*What needs to be done*
Copy out, unchanged, the lines in the records below from the line with "### GET /api/courses" to the line with "Delete course (Admin only).", including both of those lines, and nothing else.
━━━━━━━━━━
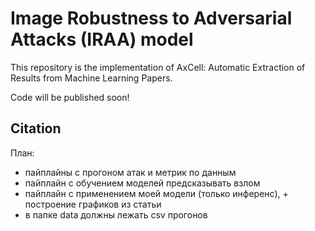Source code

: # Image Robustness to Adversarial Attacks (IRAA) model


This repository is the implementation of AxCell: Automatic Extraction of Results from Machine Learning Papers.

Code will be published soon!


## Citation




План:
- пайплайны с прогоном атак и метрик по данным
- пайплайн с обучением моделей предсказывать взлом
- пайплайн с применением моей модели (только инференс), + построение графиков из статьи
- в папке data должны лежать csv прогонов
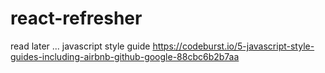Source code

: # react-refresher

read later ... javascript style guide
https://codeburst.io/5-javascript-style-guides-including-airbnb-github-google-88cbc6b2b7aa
━━━━━━━━━━
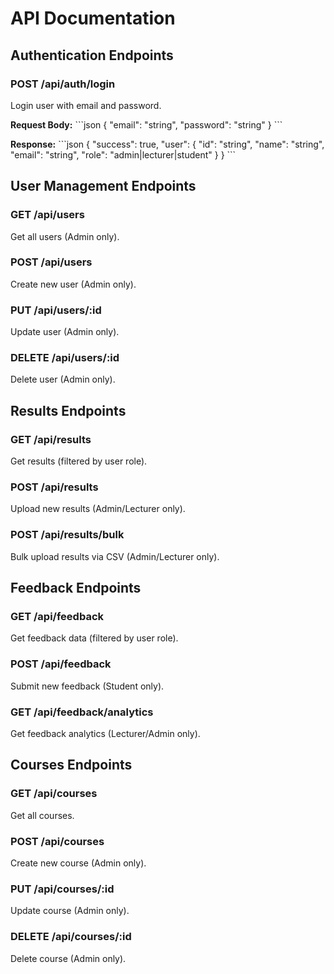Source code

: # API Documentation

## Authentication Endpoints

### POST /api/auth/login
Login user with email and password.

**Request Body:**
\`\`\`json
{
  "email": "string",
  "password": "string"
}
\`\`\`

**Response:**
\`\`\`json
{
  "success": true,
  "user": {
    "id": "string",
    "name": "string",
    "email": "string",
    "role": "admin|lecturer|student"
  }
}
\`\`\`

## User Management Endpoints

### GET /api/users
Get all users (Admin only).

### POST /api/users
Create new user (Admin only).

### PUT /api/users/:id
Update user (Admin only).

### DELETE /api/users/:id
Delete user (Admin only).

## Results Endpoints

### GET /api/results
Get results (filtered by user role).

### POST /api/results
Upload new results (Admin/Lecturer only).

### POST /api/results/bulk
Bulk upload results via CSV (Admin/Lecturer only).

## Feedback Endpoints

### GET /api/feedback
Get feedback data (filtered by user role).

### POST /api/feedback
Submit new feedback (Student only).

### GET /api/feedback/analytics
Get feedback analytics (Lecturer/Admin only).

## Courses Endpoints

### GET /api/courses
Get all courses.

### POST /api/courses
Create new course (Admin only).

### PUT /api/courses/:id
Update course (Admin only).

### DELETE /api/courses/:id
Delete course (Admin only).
━━━━━━━━━━
*Answer to the exercise*
### GET /api/courses
Get all courses.

### POST /api/courses
Create new course (Admin only).

### PUT /api/courses/:id
Update course (Admin only).

### DELETE /api/courses/:id
Delete course (Admin only).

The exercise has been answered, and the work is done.